@kayahr/wastelib
    Preparing search index...

    Huffman Encoding

    This document describes the generic Huffman bitstream format used by several Wasteland resource files.

    Some file formats wrap this bitstream in a container such as an msq block, but the encoding described here is the bitstream itself, independent of any specific file type.

    All Huffman bits are read most-significant-bit first within each byte.

    The Huffman payload consists of:

    1. a serialized binary tree
    2. a data bitstream that references that tree until the requested decoded size has been produced

    The decoded output size is not stored inside the Huffman bitstream itself. It must be known from the surrounding container or from the calling code.

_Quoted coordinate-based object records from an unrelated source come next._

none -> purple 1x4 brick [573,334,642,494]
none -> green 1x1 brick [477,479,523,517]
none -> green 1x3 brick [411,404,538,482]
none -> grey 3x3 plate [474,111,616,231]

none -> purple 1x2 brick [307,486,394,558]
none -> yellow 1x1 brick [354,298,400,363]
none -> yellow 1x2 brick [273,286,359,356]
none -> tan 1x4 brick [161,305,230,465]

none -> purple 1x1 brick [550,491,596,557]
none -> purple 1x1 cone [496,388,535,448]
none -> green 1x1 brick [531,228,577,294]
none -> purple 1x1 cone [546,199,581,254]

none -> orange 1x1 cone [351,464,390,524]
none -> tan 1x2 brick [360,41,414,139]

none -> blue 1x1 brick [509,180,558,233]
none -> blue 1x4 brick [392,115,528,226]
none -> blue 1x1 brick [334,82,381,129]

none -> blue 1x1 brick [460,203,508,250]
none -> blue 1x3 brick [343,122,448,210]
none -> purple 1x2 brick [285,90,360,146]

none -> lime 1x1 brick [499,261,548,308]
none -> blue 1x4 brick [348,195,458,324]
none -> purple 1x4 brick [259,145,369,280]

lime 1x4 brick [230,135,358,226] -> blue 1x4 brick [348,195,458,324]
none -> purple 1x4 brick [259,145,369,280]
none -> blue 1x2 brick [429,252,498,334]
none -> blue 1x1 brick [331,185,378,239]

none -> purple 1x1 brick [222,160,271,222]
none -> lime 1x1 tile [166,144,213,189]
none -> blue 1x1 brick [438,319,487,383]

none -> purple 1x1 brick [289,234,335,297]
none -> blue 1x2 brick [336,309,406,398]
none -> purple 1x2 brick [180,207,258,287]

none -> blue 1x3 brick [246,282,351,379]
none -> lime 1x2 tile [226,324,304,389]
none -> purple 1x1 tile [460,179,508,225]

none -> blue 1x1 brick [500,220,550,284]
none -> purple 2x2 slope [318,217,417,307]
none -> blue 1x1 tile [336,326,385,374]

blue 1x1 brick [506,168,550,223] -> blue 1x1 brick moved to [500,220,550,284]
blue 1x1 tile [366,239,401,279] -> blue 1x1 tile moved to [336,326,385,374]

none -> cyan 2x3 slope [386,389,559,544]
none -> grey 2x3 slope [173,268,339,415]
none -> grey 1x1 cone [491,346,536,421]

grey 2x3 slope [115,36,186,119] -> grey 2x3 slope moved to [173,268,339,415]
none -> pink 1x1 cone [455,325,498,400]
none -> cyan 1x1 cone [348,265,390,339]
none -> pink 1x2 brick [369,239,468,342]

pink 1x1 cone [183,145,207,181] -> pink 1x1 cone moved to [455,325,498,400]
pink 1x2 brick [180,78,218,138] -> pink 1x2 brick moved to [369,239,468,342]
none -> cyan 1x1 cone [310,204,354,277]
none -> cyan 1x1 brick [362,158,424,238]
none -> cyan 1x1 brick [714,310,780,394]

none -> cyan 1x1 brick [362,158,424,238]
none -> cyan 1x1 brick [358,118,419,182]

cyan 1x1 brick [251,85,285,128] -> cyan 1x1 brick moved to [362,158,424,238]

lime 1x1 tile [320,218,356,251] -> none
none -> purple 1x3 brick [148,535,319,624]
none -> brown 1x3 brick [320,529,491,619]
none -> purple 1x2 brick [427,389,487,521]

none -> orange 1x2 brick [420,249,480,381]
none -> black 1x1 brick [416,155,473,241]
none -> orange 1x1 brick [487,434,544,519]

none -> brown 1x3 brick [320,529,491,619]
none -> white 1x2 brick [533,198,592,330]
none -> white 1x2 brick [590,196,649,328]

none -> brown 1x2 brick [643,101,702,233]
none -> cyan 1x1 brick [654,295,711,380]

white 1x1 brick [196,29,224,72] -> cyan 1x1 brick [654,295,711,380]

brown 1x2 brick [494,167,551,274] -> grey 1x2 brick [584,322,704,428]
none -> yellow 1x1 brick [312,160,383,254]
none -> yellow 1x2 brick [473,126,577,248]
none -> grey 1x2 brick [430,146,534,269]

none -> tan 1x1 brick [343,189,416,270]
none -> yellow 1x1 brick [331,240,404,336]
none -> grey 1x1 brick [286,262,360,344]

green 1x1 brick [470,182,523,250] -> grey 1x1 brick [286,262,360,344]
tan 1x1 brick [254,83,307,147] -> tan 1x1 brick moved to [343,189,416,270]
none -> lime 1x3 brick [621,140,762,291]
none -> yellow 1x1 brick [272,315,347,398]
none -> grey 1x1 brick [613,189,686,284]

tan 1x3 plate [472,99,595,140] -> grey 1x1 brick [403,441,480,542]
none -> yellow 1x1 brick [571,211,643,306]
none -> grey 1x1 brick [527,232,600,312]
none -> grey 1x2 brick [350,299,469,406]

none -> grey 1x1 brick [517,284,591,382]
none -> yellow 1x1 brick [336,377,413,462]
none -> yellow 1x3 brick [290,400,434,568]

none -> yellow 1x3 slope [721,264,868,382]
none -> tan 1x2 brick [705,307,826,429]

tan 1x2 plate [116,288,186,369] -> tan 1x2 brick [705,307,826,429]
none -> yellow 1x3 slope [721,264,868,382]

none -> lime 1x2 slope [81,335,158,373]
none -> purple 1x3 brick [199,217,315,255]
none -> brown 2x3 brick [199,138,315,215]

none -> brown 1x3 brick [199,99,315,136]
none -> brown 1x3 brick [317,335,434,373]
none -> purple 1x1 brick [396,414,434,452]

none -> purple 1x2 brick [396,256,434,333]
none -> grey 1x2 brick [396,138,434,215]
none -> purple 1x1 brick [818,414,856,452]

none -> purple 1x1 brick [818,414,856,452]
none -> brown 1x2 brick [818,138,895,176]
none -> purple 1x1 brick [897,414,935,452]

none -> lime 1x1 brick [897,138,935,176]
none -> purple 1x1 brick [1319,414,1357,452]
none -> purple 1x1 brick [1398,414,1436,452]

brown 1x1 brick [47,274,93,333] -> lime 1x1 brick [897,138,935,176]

    The tree is serialized recursively.

    To read one node:

    1. Read one bit.
    2. If the bit is 1, the node is a leaf and the next byte is the symbol value.
    3. If the bit is 0, the node is an internal node.
    4. For an internal node:
      1. read the left child recursively
      2. read and ignore one separator bit
      3. read the right child recursively

    In pseudocode:

    readNode():
        if readBit() == 1:
            return readByte()
        else:
            left = readNode()
            readBit()
            right = readNode()
            return Node(left, right)
    

    Important detail:

    • the separator bit between the left and right child of an internal node is present in the bitstream but ignored by the decoder

    After the tree has been read, the remaining bits encode the payload bytes.

    To decode one output byte:

    1. Start at the root node.
    2. Read one bit.
    3. 0 means go to the left child.
    4. 1 means go to the right child.
    5. Repeat until a leaf is reached.
    6. Emit the leaf byte value.

    Repeat until exactly decodedSize bytes have been produced.

    In pseudocode:

    for i in 0 .. decodedSize-1:
        node = root
        while node is not a leaf:
            if readBit() == 0:
                node = node.left
            else:
                node = node.right
        output[i] = node.value
    

    The tree and the compressed payload are a single continuous bitstream. There is no byte alignment between them.

    After the required number of decoded bytes has been produced, a container format may advance to the next full byte boundary before reading the next field.